Instructions for the task
Reproduce the Hawaiian chicken recipe word for word from "Make the marinade" to "glaze looks uniform.".

Text under study
Hawaiian chicken with coconut rice features teriyaki-glazed grilled chicken marinated with pineapple juice, then served over creamy jasmine coconut rice. Finish with quick-grilled pineapple rings and green onion garnish for an island-inspired tropical plate.
Prep Time 20 minutes
Cook Time 25 minutes
marinating 1 hour
Total Time 1 hour 45 minutes
Servings: 6 servings
Course: Main Dish
Cuisine: Hawaiian
Calories: 740

Ingredients
  

Marinated teriyaki chicken
  • 2 lb chicken thighs
  • 0.5 cup teriyaki sauce
  • 0.25 cup pineapple juice
  • 2 tbsp brown sugar
  • 1 tbsp fresh ginger, grated
Coconut rice base
  • 2 cup jasmine rice
  • 1 can (14 oz) coconut milk
  • 1 cup water
  • 0.25 tsp salt
Grilled pineapple topping
  • 1 Grilled pineapple slices
  • 0.5 Green onions for garnish

Equipment

  • 1 pot
  • 1 grill

Method
 

Make the marinade and marinate the chicken
  1. Mix teriyaki sauce, pineapple juice, brown sugar, and grated ginger until the sugar dissolves and the glaze looks uniform.

Entries taken from a collection

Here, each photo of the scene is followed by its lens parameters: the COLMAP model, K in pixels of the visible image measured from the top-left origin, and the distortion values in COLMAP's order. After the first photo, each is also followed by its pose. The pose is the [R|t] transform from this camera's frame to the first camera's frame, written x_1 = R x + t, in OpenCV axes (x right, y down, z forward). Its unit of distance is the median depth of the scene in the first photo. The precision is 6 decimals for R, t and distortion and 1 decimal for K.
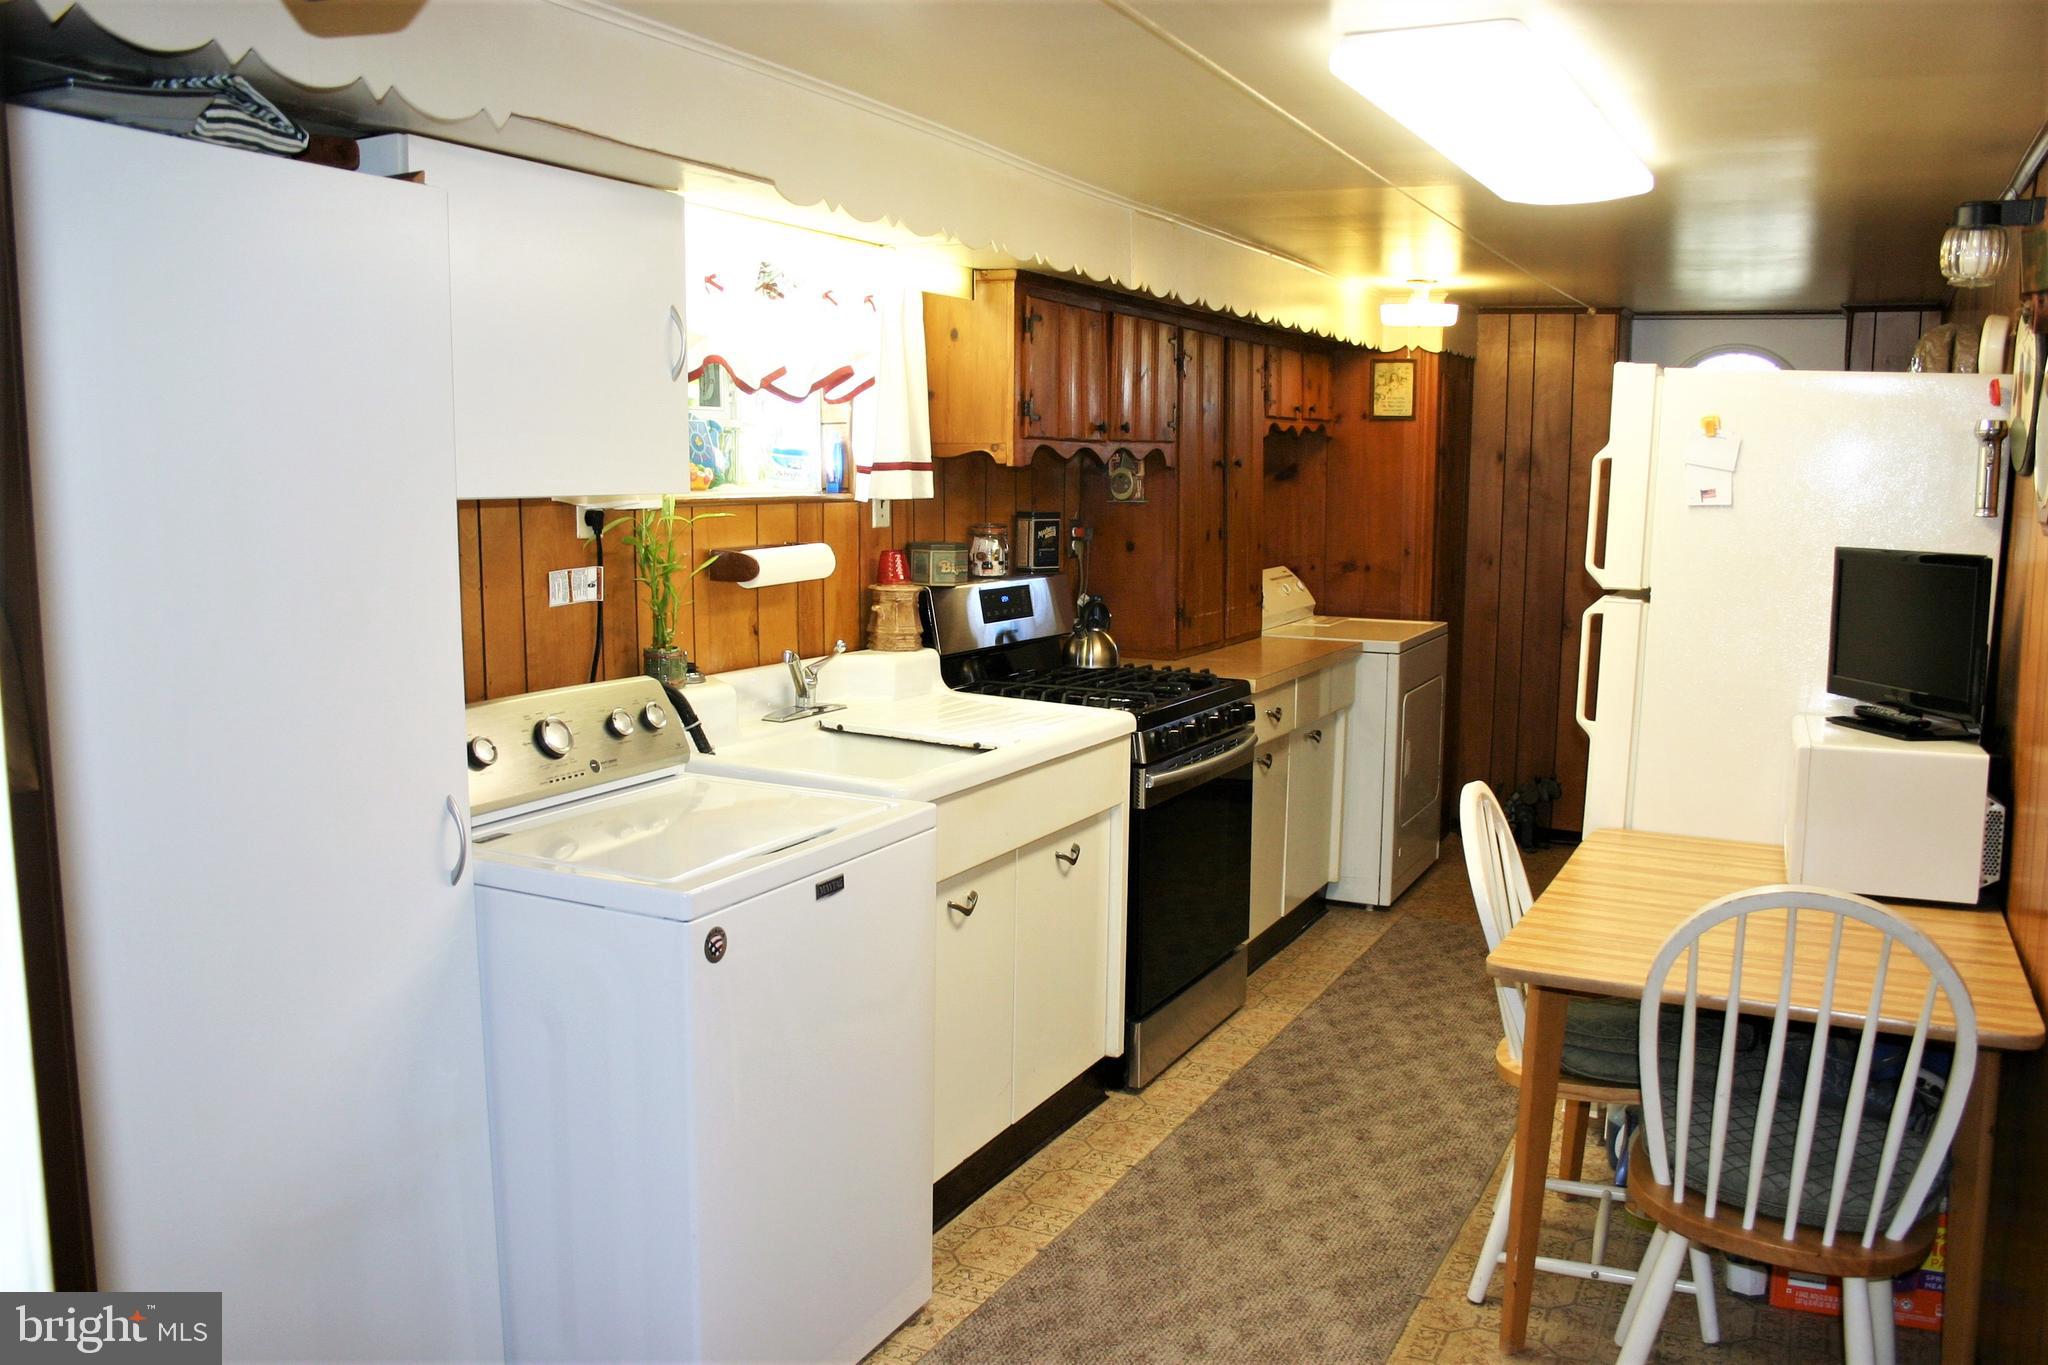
lens RADIAL K [[1655.5, 0, 1053.7], [0, 1655.5, 724.4], [0, 0, 1]] dist [-0.142026, 0.104490]
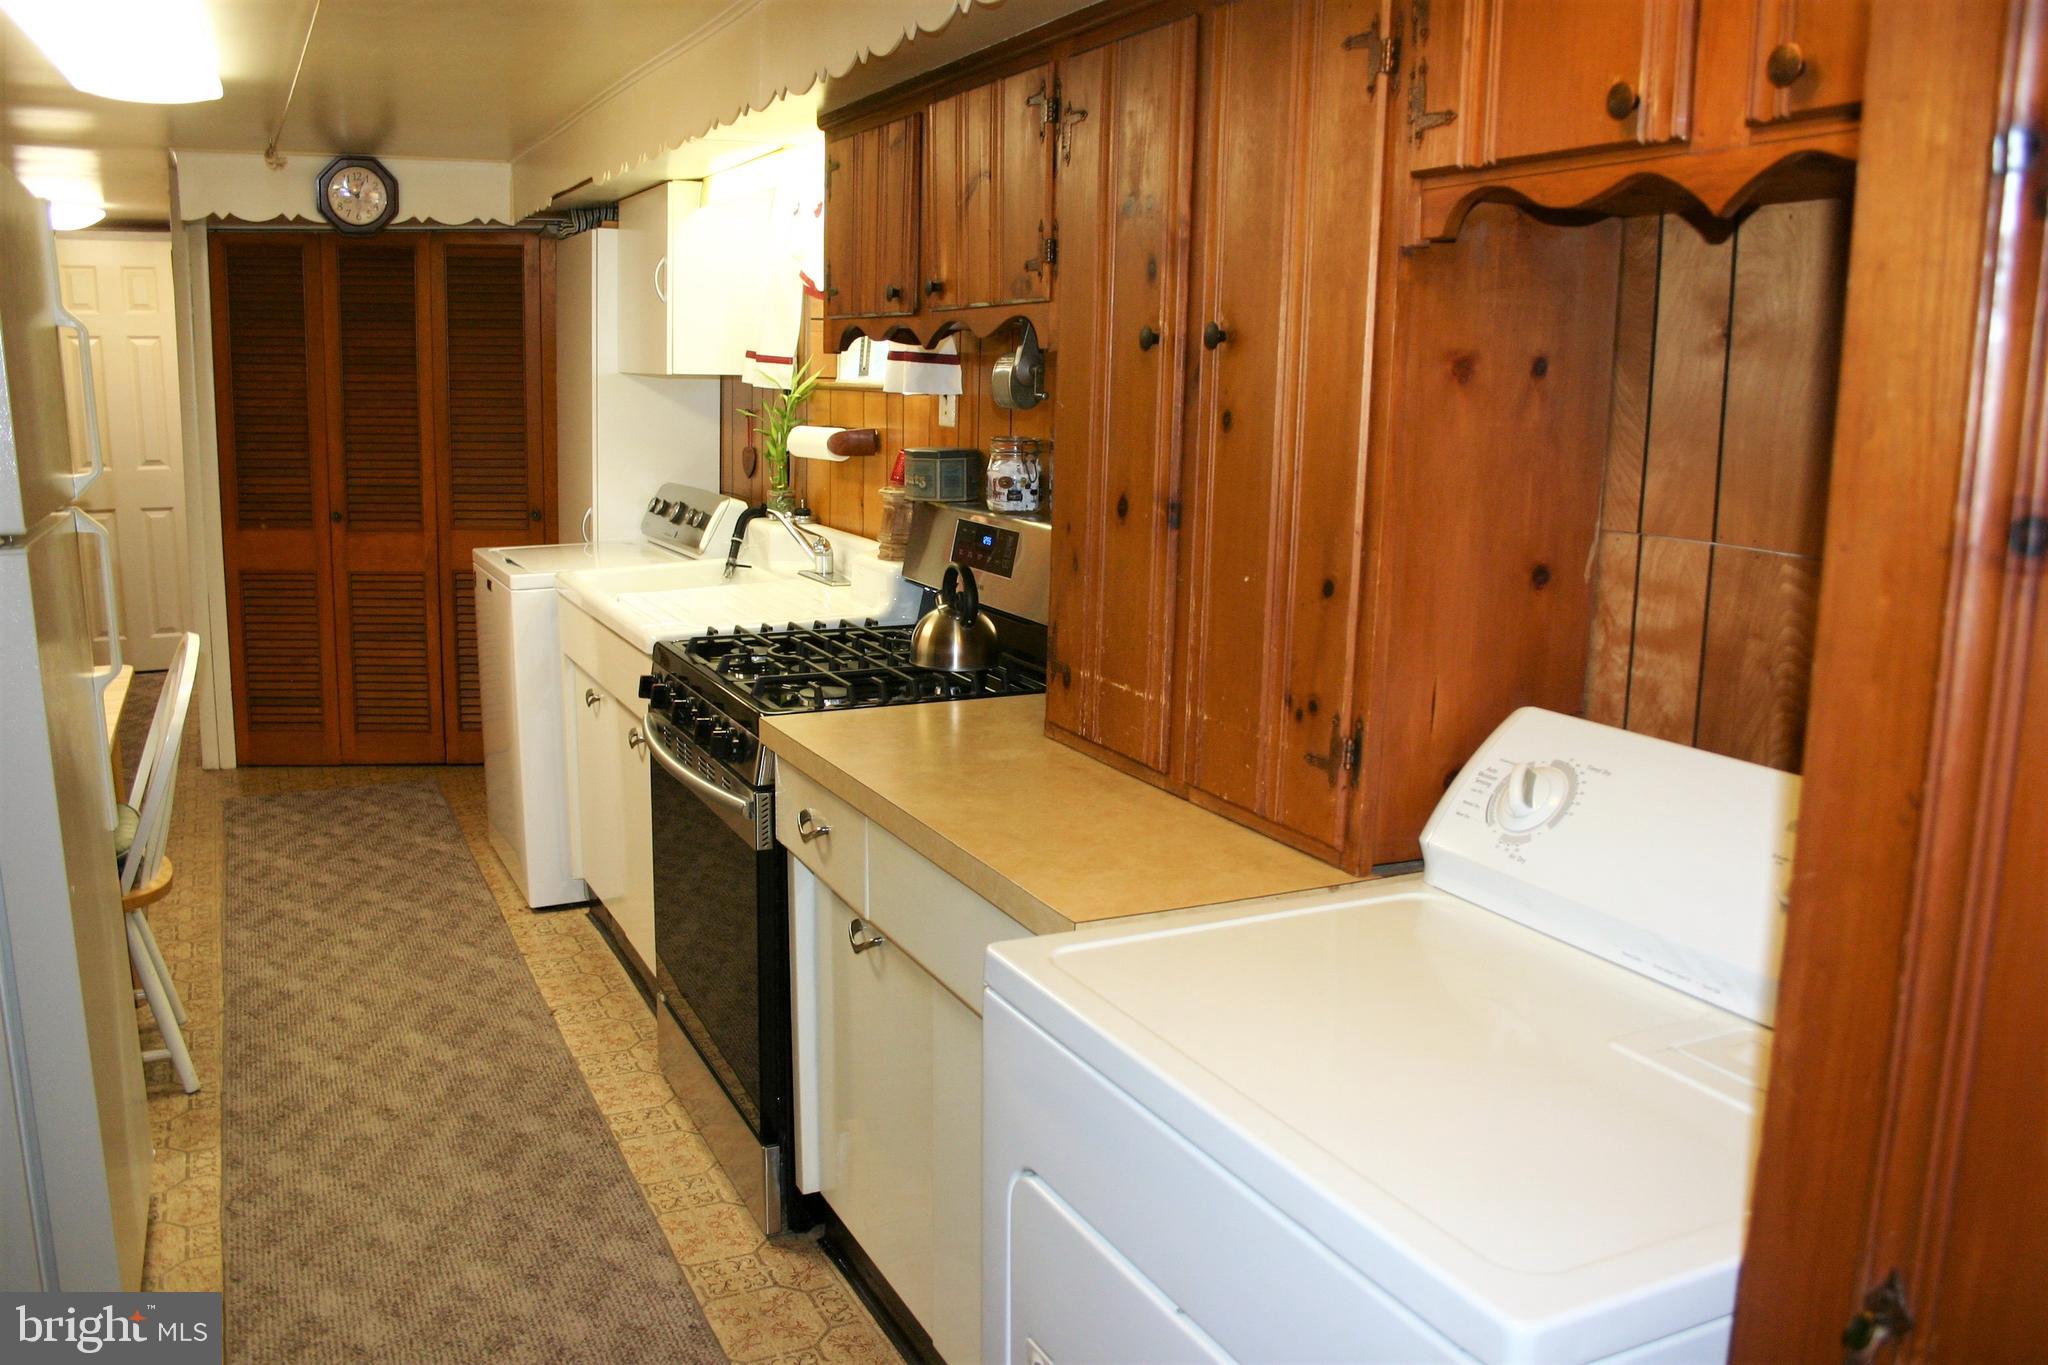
lens RADIAL K [[1655.5, 0, 1016.4], [0, 1655.5, 693.6], [0, 0, 1]] dist [-0.142026, 0.104490]
pose [[-0.621394, 0.128816, -0.772836, 0.614100], [-0.145694, 0.950190, 0.275521, -0.247257], [0.769833, 0.283805, -0.571675, 1.677641]]
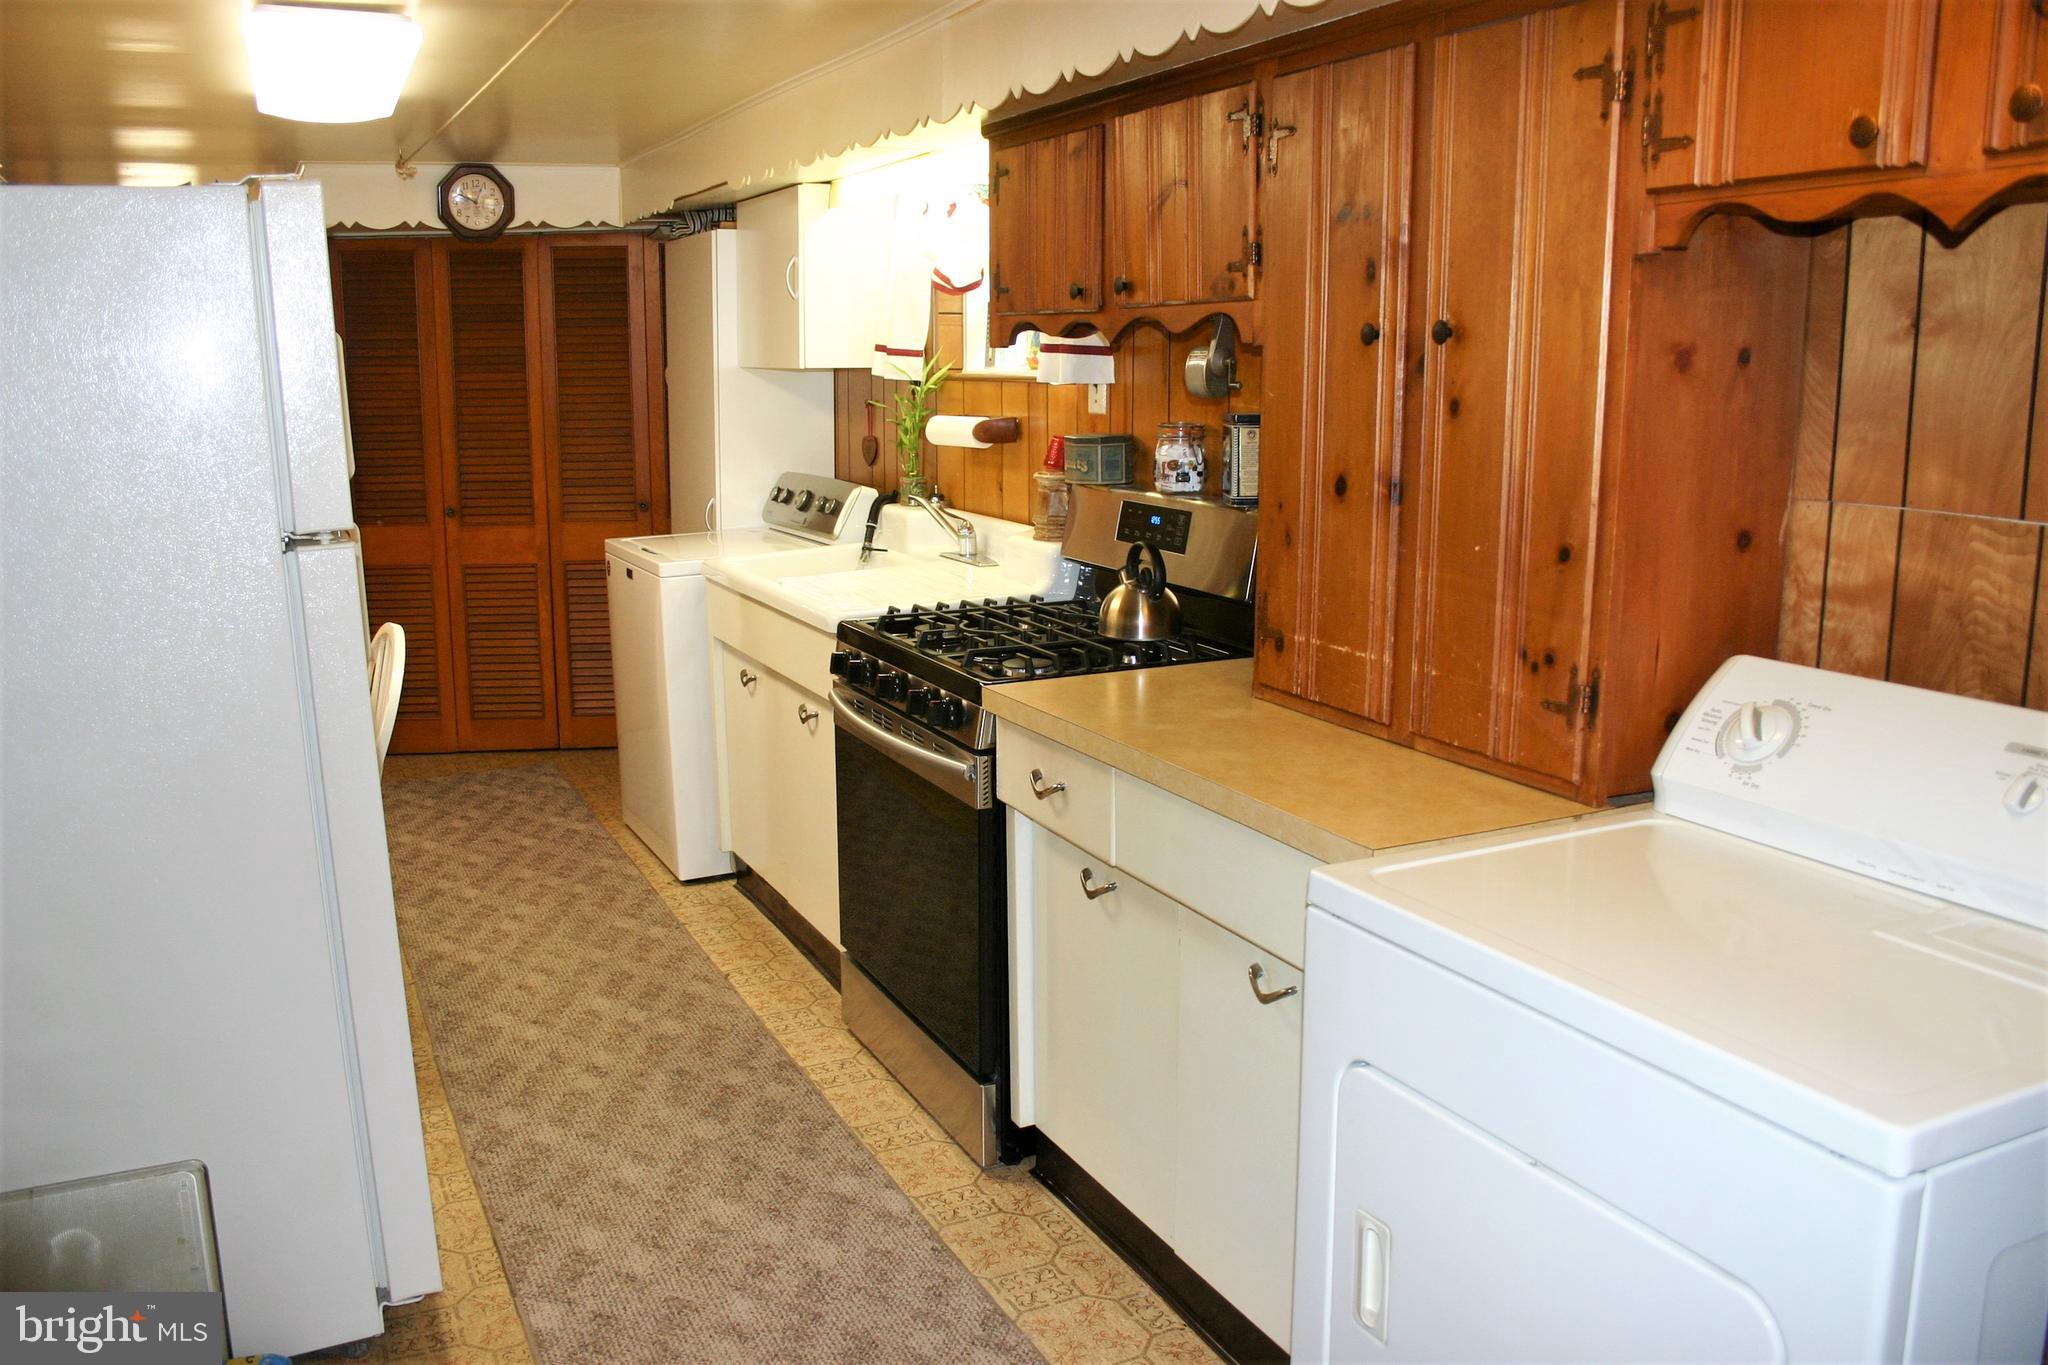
lens RADIAL K [[1655.5, 0, 1011.9], [0, 1655.5, 688.7], [0, 0, 1]] dist [-0.142026, 0.104490]
pose [[-0.622007, 0.148070, -0.768884, 0.718510], [-0.123701, 0.951043, 0.283221, -0.245405], [0.773179, 0.271278, -0.573239, 1.644445]]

Solution to the exercise
Make the marinade and marinate the chicken
  1. Mix teriyaki sauce, pineapple juice, brown sugar, and grated ginger until the sugar dissolves and the glaze looks uniform.